§ Tasks to carry out:
A - Please repeat everything in the Android UI article from "The article details" down to "and crowded marketplace.", word for word.
B - Pick up the article on Android UI differentiation after its final sentence and keep writing it.

── Selected text

In this Product How-To article, Mentor Graphics’ Philip Burr provides a few tips to developers who want the low development cost that a standard such as Android provides, but want to differentiate their designs from competitive devices using the same platform.
Android is a game changer in the industry and many companies are planning to adopt it for their next generation of embedded systems. However, many embedded devices based on Android all start to have the same look and feel over time. So how does an embedded designer differentiate their Android-based device?
This article looks at ways a designer can create a feature-rich, compelling user interface in a fraction of the time when compared to conventional UI development methods.
By clearly delineating the line between the graphical UI and embedded application, the UI and application can be quickly and independently developed, allowing the greatest flexibility in a project life cycle.
The article details a process for creating a user interface and even customizing a UI so that OEMs can differentiate and address the needs of a specific target market – all without changing the code.
Differentiation, Differentiation, Differentiation
The rate of adoption of Android as the platform of choice by device OEMs for smart phones and tablets has been amazing. What’s also amazing is the rate and diversity of adoption of Android outside of tablets and smart phones – from ski goggles to TVs, Android is finding its use in many embedded applications.
The one thing that unites mobile and non-mobile OEMs alike is the need to ensure that their products are different (and better) than their competitors. Android is a great enabler, but is not a differentiator, and device OEMs are looking to the UI to help them make their product stand out in a highly competitive and crowded marketplace.
The Importance of UI
So why are device manufacturers concentrating on the UI? To help answer this it’s best to consider two types of product areas: mobile and non-mobile. In the mobile space (and I will include tablets in this definition), OEMs need their customers to know that the platform being used is Android, however, they also need to offer something that makes Android stand out.
OEMs can go only so far with industrial design and price; consumers are looking for more and given that the display and hence the UI offers the biggest real estate on the device, the user experience is crucial to the product and to building a brand name.
In the non-mobile space, device manufacturers have no choice but to change the Android UI into a form that matches the device – trying to reuse a UI that was intended for a small touch screen for an Android-based TV product just doesn’t work.

────
── Provided information

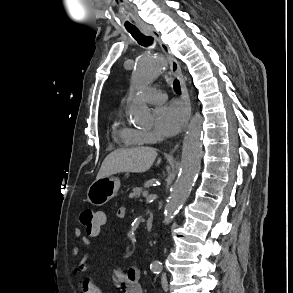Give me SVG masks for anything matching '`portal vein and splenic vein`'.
<instances>
[{"label":"portal vein and splenic vein","instance_id":"obj_1","mask_svg":"<svg viewBox=\"0 0 293 293\" xmlns=\"http://www.w3.org/2000/svg\"><path fill=\"white\" fill-rule=\"evenodd\" d=\"M147 196H148V192L147 191L143 192V197H147Z\"/></svg>","mask_w":293,"mask_h":293}]
</instances>
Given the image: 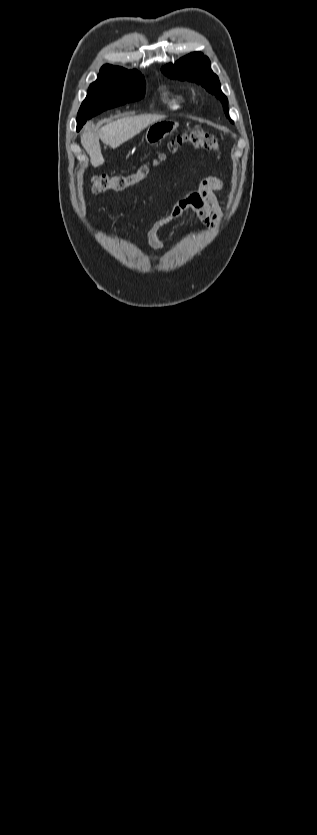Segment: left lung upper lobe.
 I'll return each instance as SVG.
<instances>
[{
	"mask_svg": "<svg viewBox=\"0 0 317 835\" xmlns=\"http://www.w3.org/2000/svg\"><path fill=\"white\" fill-rule=\"evenodd\" d=\"M162 72L172 78L189 80L201 84L207 91L220 99L225 114L229 116L228 100L221 91L219 79L211 70L208 57L204 56L201 52H193L182 57L174 65L169 64L163 68ZM230 121L233 123L231 119Z\"/></svg>",
	"mask_w": 317,
	"mask_h": 835,
	"instance_id": "5c2ea615",
	"label": "left lung upper lobe"
}]
</instances>
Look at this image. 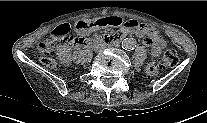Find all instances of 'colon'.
Instances as JSON below:
<instances>
[{
    "label": "colon",
    "instance_id": "1",
    "mask_svg": "<svg viewBox=\"0 0 207 123\" xmlns=\"http://www.w3.org/2000/svg\"><path fill=\"white\" fill-rule=\"evenodd\" d=\"M60 41L63 43H74L79 42L80 44L85 43L84 38L75 39L71 35V27L67 23L58 25L52 34V39L42 42L38 45L36 55L40 62L43 64L55 68L57 62L52 56L54 42ZM179 61V54L176 49H168L161 60L151 61L146 65L145 73L147 76H156L161 69L175 66Z\"/></svg>",
    "mask_w": 207,
    "mask_h": 123
}]
</instances>
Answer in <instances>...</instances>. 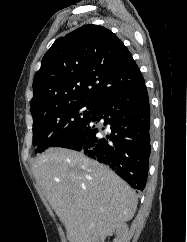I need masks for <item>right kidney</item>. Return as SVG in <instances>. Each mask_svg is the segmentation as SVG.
<instances>
[{
  "mask_svg": "<svg viewBox=\"0 0 187 242\" xmlns=\"http://www.w3.org/2000/svg\"><path fill=\"white\" fill-rule=\"evenodd\" d=\"M115 235L113 242H127L128 226L123 223L120 224L106 233H101L92 237L88 242H104L107 235Z\"/></svg>",
  "mask_w": 187,
  "mask_h": 242,
  "instance_id": "ca27d5eb",
  "label": "right kidney"
}]
</instances>
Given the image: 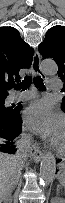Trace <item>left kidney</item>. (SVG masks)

────

§ Results for each task:
A -
The article details a process for creating a user interface and even customizing a UI so that OEMs can differentiate and address the needs of a specific target market – all without changing the code.
Differentiation, Differentiation, Differentiation
The rate of adoption of Android as the platform of choice by device OEMs for smart phones and tablets has been amazing. What’s also amazing is the rate and diversity of adoption of Android outside of tablets and smart phones – from ski goggles to TVs, Android is finding its use in many embedded applications.
The one thing that unites mobile and non-mobile OEMs alike is the need to ensure that their products are different (and better) than their competitors. Android is a great enabler, but is not a differentiator, and device OEMs are looking to the UI to help them make their product stand out in a highly competitive and crowded marketplace.

B -
In addition, as user expectations of UI increase, device manufacturers in many vertical markets are under pressure to offer their customers a far more compelling user experience.
One of the other main factors in this mix is the rapid increase in the capability of hardware – CPUs continue to get faster and many processors now have a graphics processing unit (GPU) alongside the traditional CPU.
This GPU provides the graphics processing power that allows very rich sophisticated UIs which utilize techniques such as animated transitions, complex lighting, 3D objects and depth, textures, and more. UI designers know that it’s often the subtle use of these techniques that result in the perception of a quality UI.
How to Get These UIs
It’s all very well stating that devices need great UIs, and that processors have enough power to process the graphics for great UIs, but any UI software engineer knows that without the right tools, creating these UIs by writing software is going to take a lot of time and effort.
They also know that it will likely result in a UI that is fixed and hard to reconfigure for different markets or products. Some may think that the Android UI framework is the answer – after all it’s possible to create new UIs in Android.
Unfortunately not; while it is possible to create new UIs in Android, UIs are created from the same fixed widget and control set and all have the standard “form-like” look and feel (as well as being hard-coded).
The types of customizations possible include changes to boot animations, personalized wallpapers and/or icons. Swappable themes are introduced in Android, but the developer has very little chance to create or radically customize these themes without having serious software experience.
To do anything more compelling, such as creating a new menu or completely changing the look and feel of a menu system, is not within the offering of the Android SDK today.
The answer to this problem is to use a tool in which a UI can be quickly and easily created through a drag and drop approach and an associated engine that “runs” the UI created by the tool (which taps into the full capability of the GPU or CPU when a GPU isn’t present).
The key thing about such a UI tool and engine is that any application that uses this UI can continue to be written in Java running on the Dalvik VM, and can access the full functionality of the Android framework.
The good news is that by separating UI and application logic and by having a simple interface between the application logic and UI, Java applications can continue to be written in the normal way and leave the presentation of the application to the UI layer.
The further (and important) benefit of this approach is that the UI can be quickly and easily changed (“re-skinned”) entirely in the tool, and without touching the application code.
This makes it very easy to completely change the UI to meet different market requirements (e.g. high-end product with a GPU to a low-end product without a GPU) or the requirements of different geographies. It would also allow the UI to be developed in parallel to the application for an efficient development process.
A good tool would allow the OEM the possibility of providing a user a choice of UI “themes”, or even to download new themes after-market (and without having to download the entire application).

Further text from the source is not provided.